Adequate knowledge of the battery life during electrical failure in the heart lung pump consoles by the perfusionists is necessary to conserve battery life. The consequence of power failure can be catastrophic. In a recent study to identify incidents occurring in centers performing CPB showed that during a 2-year period 267 incidents of 4882 required hand cranking of the machine or the machine that had power interrupted (3). In this study, we demonstrate a variety of factors that affect power consumption of batteries of a heart lung pump console during simulated electrical failure.

As stated by the manufacture’s guidelines and as seen in Figure 1, the voltage of a battery during electrical failure drops relatively slowly at the beginning of use. As the battery becomes exhausted, the voltage drops more rapidly. When the voltage has dropped to 22 volts, there is only enough for a few more minutes of operation. The system warns the operator of an impending halt by sounding a double bleep that cannot be silenced, and the battery operation lamp on the console flashes. When the battery drops to 19.2 volts, operation of the pump motor becomes unpredictable and the system halts. The life of a battery powering a roller pump using no additional pumps at 200 rpm was 308 minutes.
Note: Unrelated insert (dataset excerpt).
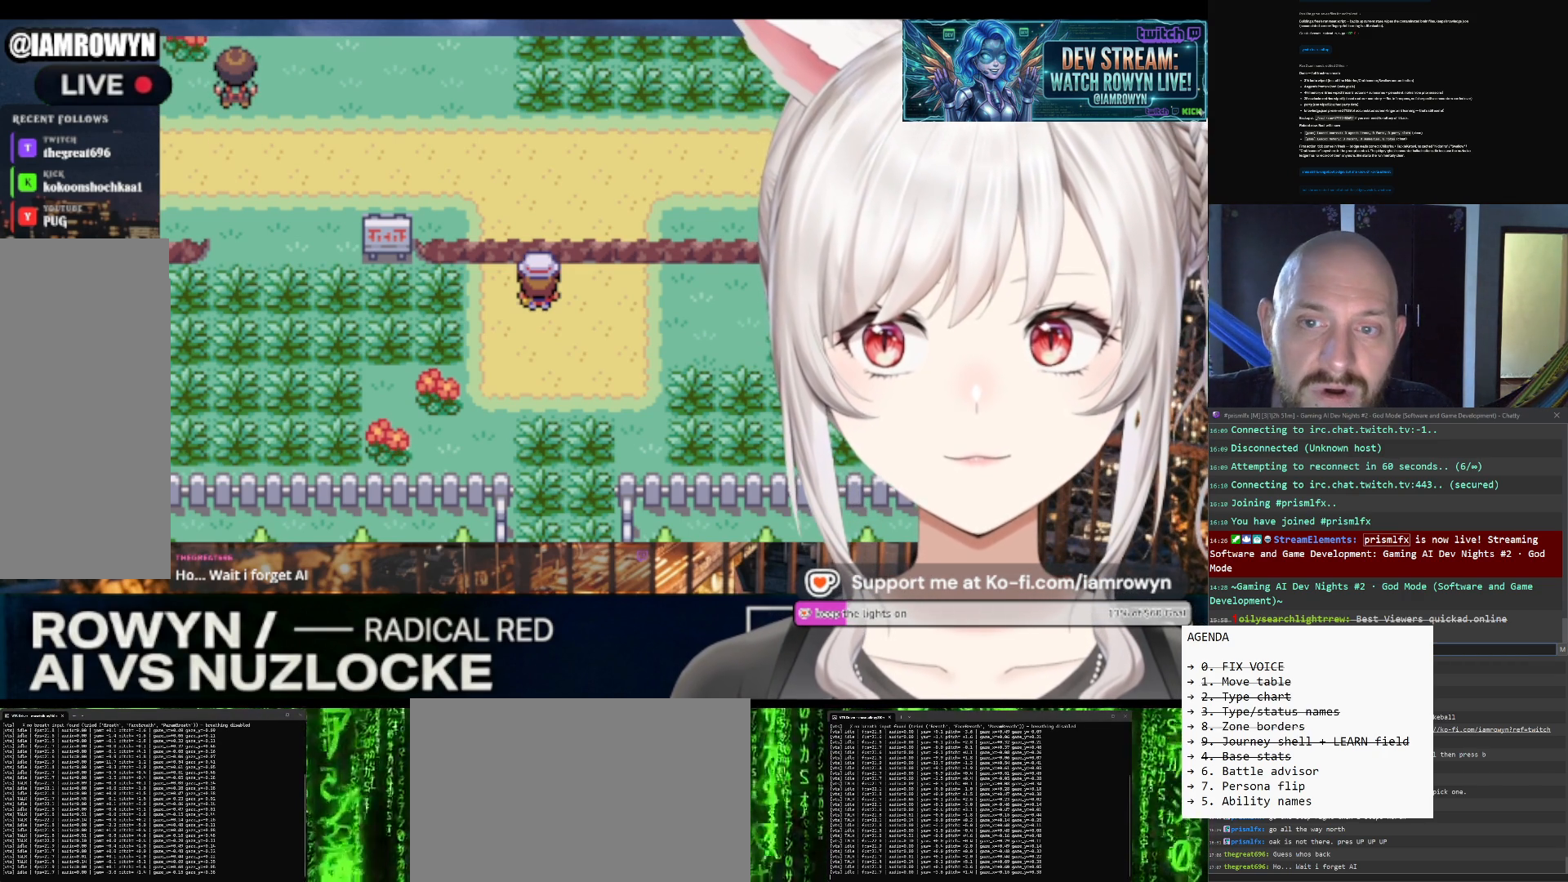
{"buttons": ["B"], "events": []}
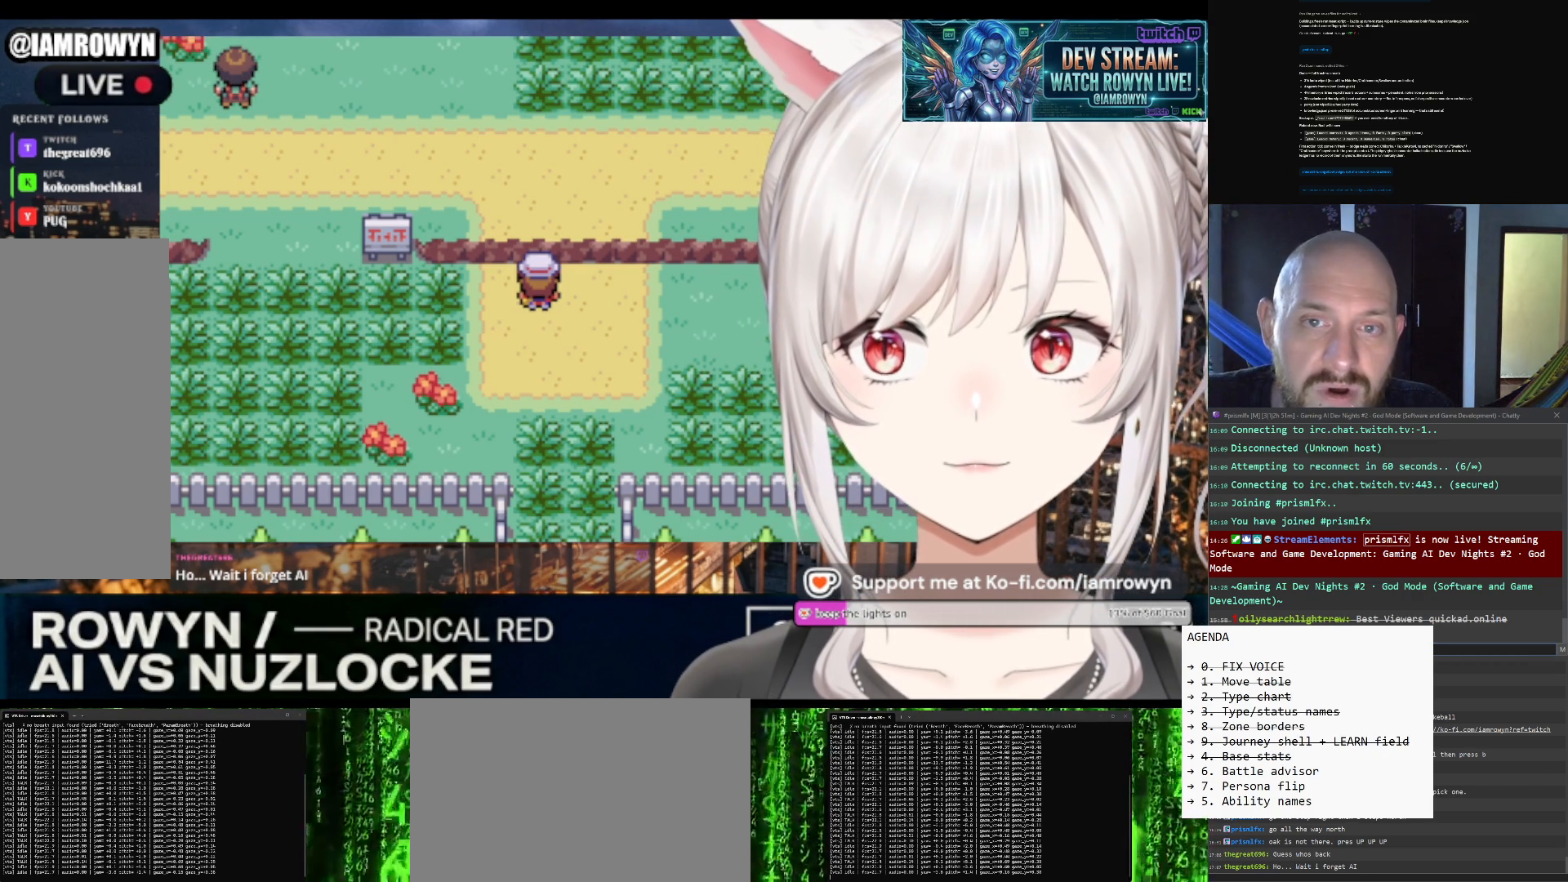
{"buttons": ["B"], "events": []}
The effects of the main arterial pump speed on battery life were examined. From Figure 2, it can be seen by doubling the pump speed from 100 rpm to 200 rpm, battery life is reduced by 20%. It would indicate that by using larger tubing in the roller raceway would help to reduce the revolution thus reducing battery drain.

The difference in the life of a battery, powering a roller pump in a pressurized circuit and nonpressurized using additional pumps was examined. Figure 3 shows the life of a battery in minutes using a pump at 156 rpm (4 LPM), nonpressurized and then pressurized, using 1, 2, and 3 additional pumps at 50 rpm. The average difference in battery life between the pressurized and the nonpressurized circuit was 10%. Taking account of the cumulative effects of the number of pumps in service the results indicate that the average decrease in battery life for each additional pump used was 14%.

In test 4, we examined the effects of increased boot stiffness. Increased boot stiffness decreases battery life. At 156 rpm (4 LPM), the average difference in battery life between the circuit with a silastic boot and PVC boot was 20%.

The effects of battery age on battery run times can be seen in Figure 5. We examined the effects of age by comparing the run times of a pump utilizing a new and old pump console. The run times of both batteries in the consoles were similar. Powering a roller pump at 156 rpm using 3 additional pumps battery life of the new and old batteries were 167 minutes and 179 minutes, respectively. The life of properly maintained batteries is not altered noticeably with age. In our unit, batteries are changed every 2 years as part of the routine maintenance of the heart—lung machine.

The results in Figure 6 also show that the use of a centrifugal is less draining on battery power than a roller pump. The life of a battery powering a roller pump and centrifugal pump was 354 minutes and 430 minutes, respectively, a difference of 18%.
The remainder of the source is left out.